Reproduce the listing below without any change.

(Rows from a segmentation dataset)
[start]
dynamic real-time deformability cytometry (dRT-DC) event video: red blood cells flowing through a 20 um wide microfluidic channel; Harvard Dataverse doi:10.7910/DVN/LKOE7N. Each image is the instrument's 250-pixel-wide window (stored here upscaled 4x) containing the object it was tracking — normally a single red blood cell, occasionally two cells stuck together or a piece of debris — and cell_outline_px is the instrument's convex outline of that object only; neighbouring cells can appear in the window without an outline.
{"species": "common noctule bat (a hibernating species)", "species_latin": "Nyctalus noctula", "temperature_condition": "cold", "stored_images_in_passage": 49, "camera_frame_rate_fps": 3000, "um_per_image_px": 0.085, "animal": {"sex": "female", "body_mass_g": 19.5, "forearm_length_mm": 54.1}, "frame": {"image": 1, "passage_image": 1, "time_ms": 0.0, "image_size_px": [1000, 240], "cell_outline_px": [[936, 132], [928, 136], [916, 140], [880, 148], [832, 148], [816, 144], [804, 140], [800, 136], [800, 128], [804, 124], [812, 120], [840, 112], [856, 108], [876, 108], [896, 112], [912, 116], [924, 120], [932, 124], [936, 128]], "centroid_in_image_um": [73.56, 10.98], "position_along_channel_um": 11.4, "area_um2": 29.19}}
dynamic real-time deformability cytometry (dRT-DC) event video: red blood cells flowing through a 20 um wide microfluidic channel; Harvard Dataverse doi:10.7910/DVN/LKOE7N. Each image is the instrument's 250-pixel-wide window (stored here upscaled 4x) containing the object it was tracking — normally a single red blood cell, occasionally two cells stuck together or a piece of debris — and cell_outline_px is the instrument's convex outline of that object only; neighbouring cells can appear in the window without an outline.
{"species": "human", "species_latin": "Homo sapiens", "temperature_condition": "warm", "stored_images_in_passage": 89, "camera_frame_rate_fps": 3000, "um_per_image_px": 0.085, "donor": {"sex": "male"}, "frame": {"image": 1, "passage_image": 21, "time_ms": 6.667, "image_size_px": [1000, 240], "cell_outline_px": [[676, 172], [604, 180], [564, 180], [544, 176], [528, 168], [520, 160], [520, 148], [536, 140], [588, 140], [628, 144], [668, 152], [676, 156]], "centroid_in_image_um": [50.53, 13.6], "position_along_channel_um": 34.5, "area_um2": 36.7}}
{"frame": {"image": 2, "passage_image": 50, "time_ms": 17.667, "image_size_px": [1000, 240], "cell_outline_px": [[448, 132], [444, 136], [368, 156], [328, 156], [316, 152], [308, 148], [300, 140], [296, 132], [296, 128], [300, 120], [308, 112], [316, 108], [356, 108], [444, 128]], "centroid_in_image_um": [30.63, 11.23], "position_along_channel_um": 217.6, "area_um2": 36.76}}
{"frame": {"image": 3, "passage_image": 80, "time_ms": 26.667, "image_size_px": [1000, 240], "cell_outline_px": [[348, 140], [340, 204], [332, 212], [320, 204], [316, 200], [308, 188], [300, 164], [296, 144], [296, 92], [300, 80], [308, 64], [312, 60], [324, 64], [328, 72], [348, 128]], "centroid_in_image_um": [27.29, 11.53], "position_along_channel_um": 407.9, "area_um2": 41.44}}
[end]
__The result__.
dynamic real-time deformability cytometry (dRT-DC) event video: red blood cells flowing through a 20 um wide microfluidic channel; Harvard Dataverse doi:10.7910/DVN/LKOE7N. Each image is the instrument's 250-pixel-wide window (stored here upscaled 4x) containing the object it was tracking — normally a single red blood cell, occasionally two cells stuck together or a piece of debris — and cell_outline_px is the instrument's convex outline of that object only; neighbouring cells can appear in the window without an outline.
{"species": "common noctule bat (a hibernating species)", "species_latin": "Nyctalus noctula", "temperature_condition": "cold", "stored_images_in_passage": 49, "camera_frame_rate_fps": 3000, "um_per_image_px": 0.085, "animal": {"sex": "female", "body_mass_g": 19.5, "forearm_length_mm": 54.1}, "frame": {"image": 1, "passage_image": 1, "time_ms": 0.0, "image_size_px": [1000, 240], "cell_outline_px": [[936, 132], [928, 136], [916, 140], [880, 148], [832, 148], [816, 144], [804, 140], [800, 136], [800, 128], [804, 124], [812, 120], [840, 112], [856, 108], [876, 108], [896, 112], [912, 116], [924, 120], [932, 124], [936, 128]], "centroid_in_image_um": [73.56, 10.98], "position_along_channel_um": 11.4, "area_um2": 29.19}}
dynamic real-time deformability cytometry (dRT-DC) event video: red blood cells flowing through a 20 um wide microfluidic channel; Harvard Dataverse doi:10.7910/DVN/LKOE7N. Each image is the instrument's 250-pixel-wide window (stored here upscaled 4x) containing the object it was tracking — normally a single red blood cell, occasionally two cells stuck together or a piece of debris — and cell_outline_px is the instrument's convex outline of that object only; neighbouring cells can appear in the window without an outline.
{"species": "human", "species_latin": "Homo sapiens", "temperature_condition": "warm", "stored_images_in_passage": 89, "camera_frame_rate_fps": 3000, "um_per_image_px": 0.085, "donor": {"sex": "male"}, "frame": {"image": 1, "passage_image": 21, "time_ms": 6.667, "image_size_px": [1000, 240], "cell_outline_px": [[676, 172], [604, 180], [564, 180], [544, 176], [528, 168], [520, 160], [520, 148], [536, 140], [588, 140], [628, 144], [668, 152], [676, 156]], "centroid_in_image_um": [50.53, 13.6], "position_along_channel_um": 34.5, "area_um2": 36.7}}
{"frame": {"image": 2, "passage_image": 50, "time_ms": 17.667, "image_size_px": [1000, 240], "cell_outline_px": [[448, 132], [444, 136], [368, 156], [328, 156], [316, 152], [308, 148], [300, 140], [296, 132], [296, 128], [300, 120], [308, 112], [316, 108], [356, 108], [444, 128]], "centroid_in_image_um": [30.63, 11.23], "position_along_channel_um": 217.6, "area_um2": 36.76}}
{"frame": {"image": 3, "passage_image": 80, "time_ms": 26.667, "image_size_px": [1000, 240], "cell_outline_px": [[348, 140], [340, 204], [332, 212], [320, 204], [316, 200], [308, 188], [300, 164], [296, 144], [296, 92], [300, 80], [308, 64], [312, 60], [324, 64], [328, 72], [348, 128]], "centroid_in_image_um": [27.29, 11.53], "position_along_channel_um": 407.9, "area_um2": 41.44}}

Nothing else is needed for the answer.